Die Versandkosten können sich erheblich unterscheiden
Heute ist der Markt der Versanddienstleister nicht nur seit vielen Jahren liberalisiert, sondern auch im höchsten Maß fraktioniert. Alle Kunden sowohl aus dem privaten wie medizinischen Bereich haben die Auswahl unter diversen Versanddienstleistern – ganz gleich, ob die Lieferungen in Richtung Endverbraucher oder Geschäftskunden, etwa Labore, gehen.
Hier sollten Praxen sich dringend mit den verschiedenen Modellen der Dienstleister auseinandersetzen. Denn die Preisunterschiede sind teilweise enorm und können sich dadurch auf die Attraktivität der Praxis als Versender niederschlagen oder deren Gewinnspanne schmälern. Je nachdem, ob die Versandkosten auf den Endverbraucher umgelegt oder selbst getragen werden.

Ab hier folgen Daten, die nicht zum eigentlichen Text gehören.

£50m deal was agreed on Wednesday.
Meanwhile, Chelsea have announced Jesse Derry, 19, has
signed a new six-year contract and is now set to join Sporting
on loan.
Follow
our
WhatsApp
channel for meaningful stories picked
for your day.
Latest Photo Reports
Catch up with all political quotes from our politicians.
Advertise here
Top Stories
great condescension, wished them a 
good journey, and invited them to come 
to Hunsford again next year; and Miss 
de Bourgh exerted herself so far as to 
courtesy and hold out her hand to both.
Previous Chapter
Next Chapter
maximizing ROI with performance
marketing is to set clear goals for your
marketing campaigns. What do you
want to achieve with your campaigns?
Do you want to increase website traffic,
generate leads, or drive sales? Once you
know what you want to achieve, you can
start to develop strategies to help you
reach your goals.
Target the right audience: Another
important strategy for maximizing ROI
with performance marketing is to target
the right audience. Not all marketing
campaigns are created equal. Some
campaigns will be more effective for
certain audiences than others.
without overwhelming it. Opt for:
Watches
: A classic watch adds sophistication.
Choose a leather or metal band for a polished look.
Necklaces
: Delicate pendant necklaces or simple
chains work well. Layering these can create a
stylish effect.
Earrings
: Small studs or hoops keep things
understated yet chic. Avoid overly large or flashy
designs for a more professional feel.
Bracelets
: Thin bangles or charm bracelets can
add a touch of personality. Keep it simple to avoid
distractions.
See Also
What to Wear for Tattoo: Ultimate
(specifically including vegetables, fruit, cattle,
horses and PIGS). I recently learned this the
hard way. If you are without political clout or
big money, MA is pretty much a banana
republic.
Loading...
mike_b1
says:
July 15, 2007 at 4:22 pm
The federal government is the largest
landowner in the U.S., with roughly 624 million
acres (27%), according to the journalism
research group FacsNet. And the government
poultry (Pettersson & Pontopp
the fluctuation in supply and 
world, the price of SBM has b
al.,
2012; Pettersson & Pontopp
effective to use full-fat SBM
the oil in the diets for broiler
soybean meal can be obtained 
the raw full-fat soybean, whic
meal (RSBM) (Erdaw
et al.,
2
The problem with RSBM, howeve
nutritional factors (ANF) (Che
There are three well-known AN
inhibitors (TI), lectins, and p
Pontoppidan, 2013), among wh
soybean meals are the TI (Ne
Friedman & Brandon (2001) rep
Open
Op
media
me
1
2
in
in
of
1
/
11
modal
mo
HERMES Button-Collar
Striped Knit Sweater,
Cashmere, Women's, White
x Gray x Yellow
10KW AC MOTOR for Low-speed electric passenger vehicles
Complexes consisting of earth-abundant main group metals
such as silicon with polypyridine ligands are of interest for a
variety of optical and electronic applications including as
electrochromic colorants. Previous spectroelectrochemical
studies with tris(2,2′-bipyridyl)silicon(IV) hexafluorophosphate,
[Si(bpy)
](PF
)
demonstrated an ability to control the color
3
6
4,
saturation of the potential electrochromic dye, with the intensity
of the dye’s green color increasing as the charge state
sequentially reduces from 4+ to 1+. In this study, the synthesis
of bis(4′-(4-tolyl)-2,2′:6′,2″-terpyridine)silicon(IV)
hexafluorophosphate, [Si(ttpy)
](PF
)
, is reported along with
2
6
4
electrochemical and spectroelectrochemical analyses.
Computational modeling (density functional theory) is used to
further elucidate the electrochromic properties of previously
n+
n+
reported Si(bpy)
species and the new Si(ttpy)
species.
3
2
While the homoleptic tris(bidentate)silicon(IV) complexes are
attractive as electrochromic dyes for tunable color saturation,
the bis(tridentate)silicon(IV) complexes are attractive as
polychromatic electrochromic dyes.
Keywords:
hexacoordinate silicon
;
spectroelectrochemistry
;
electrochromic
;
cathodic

Die Grundlagen von gutem Versandservice gelten auch in Praxen
Zahnmedizinische Praxen und Versandhändler mögen in völlig unterschiedlichen Bereichen agieren. Sofern es sich allerdings um eine privatwirtschaftlich geführte Praxis handelt, die ihren Patienten den Service des Versandes anbietet, findet sich eine bedeutende Schnittmenge: Dort, wo der Wunsch nach einem Servicegedanken besteht.
Denn Menschen, egal ob in ihrer Eigenschaft als Patient einer Praxis oder Kunde eines Händlers, erwarten heute in Sachen Versand grundsätzlich ein hohes Tempo, aber nicht zulasten der Flexibilität.
Hier sollten Praxisbetreiber nicht erwarten, aus der Sicht der Patienten eine Sonderrolle einnehmen zu dürfen – diese sind von den Versandhändlern seit Jahren einen enorm schnellen und flexiblen Versand gewohnt und erwarten diesen generell. Das bedeutet, auch Praxen sollten alles daransetzen, dass Lieferungen jeglicher Art schnellstens und unter optionaler Terminierung bei den Patienten eintreffen – auch bei solchen Gütern, bei denen schnelles Tempo nur komfortabel, nicht medizinisch notwendig ist.
Ferner gilt:
- Die Umverpackungen sollten vor allem hinsichtlich ihrer Stabilität maximal hochwertig sein. Solange das Versandgut einer Praxis mit den normalen Dienstleistern versendet wird, unterliegt es in den Verteilzentren und beim Verladen den gleichen, oft recht ruppigen Beanspruchungen wie jede andere Versandware. Hochwertige Verpackungen können zwar mehr kosten, machen dies jedoch durch eine verringerte Retourenquote und zufriedenere Patienten wett.
- Umverpackungen können durch ihre Gestaltung auch für Praxen eine gute Möglichkeit sein, für sich zu werben. Im Zuge des erwähnten Umweltbewusstseins kann es sogar eine gute Möglichkeit sein, gezielt Verpackungen zu nutzen, die eine Zweitverwendung jenseits der Entsorgung ermöglichen.
- Die ausreichende Verwendung von Polsterungsmaterialien sowie Klebeband ist zentral wichtig. Nur so entsteht in Verbindung mit der Umverpackung ein wirklich ausreichender Schutz für den empfindlichen Inhalt. Und: Praxen sollten auf neutrale Polstermaterialien setzen, beispielsweise unbedrucktes Papier.
Auch sollte nicht vergessen werden, wie sehnsüchtig Patienten auf ein Paket warten können. Es sollte deshalb grundsätzlich via E-Mail bzw. Tracking-ID möglich gemacht werden, die jeweilige Lieferung verfolgen zu können.